WORK REQUEST => The answer must be a single number: the count of lines in the data below that hold the word "Krok".

GIVEN RECORDS =>
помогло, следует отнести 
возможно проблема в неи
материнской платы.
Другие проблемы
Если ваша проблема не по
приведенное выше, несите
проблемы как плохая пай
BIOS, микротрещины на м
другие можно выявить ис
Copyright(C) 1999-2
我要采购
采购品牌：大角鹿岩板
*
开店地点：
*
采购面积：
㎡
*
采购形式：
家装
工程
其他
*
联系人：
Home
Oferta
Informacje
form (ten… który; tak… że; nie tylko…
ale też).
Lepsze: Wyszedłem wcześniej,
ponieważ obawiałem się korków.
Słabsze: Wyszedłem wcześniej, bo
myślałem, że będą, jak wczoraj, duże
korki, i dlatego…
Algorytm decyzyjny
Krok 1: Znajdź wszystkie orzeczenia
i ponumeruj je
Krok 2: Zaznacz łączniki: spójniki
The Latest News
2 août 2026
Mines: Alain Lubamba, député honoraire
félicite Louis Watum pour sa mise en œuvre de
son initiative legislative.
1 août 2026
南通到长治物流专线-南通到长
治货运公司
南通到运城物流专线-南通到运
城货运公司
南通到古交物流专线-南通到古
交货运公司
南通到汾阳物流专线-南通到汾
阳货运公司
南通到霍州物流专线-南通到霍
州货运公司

YOUR SOLUTION => 2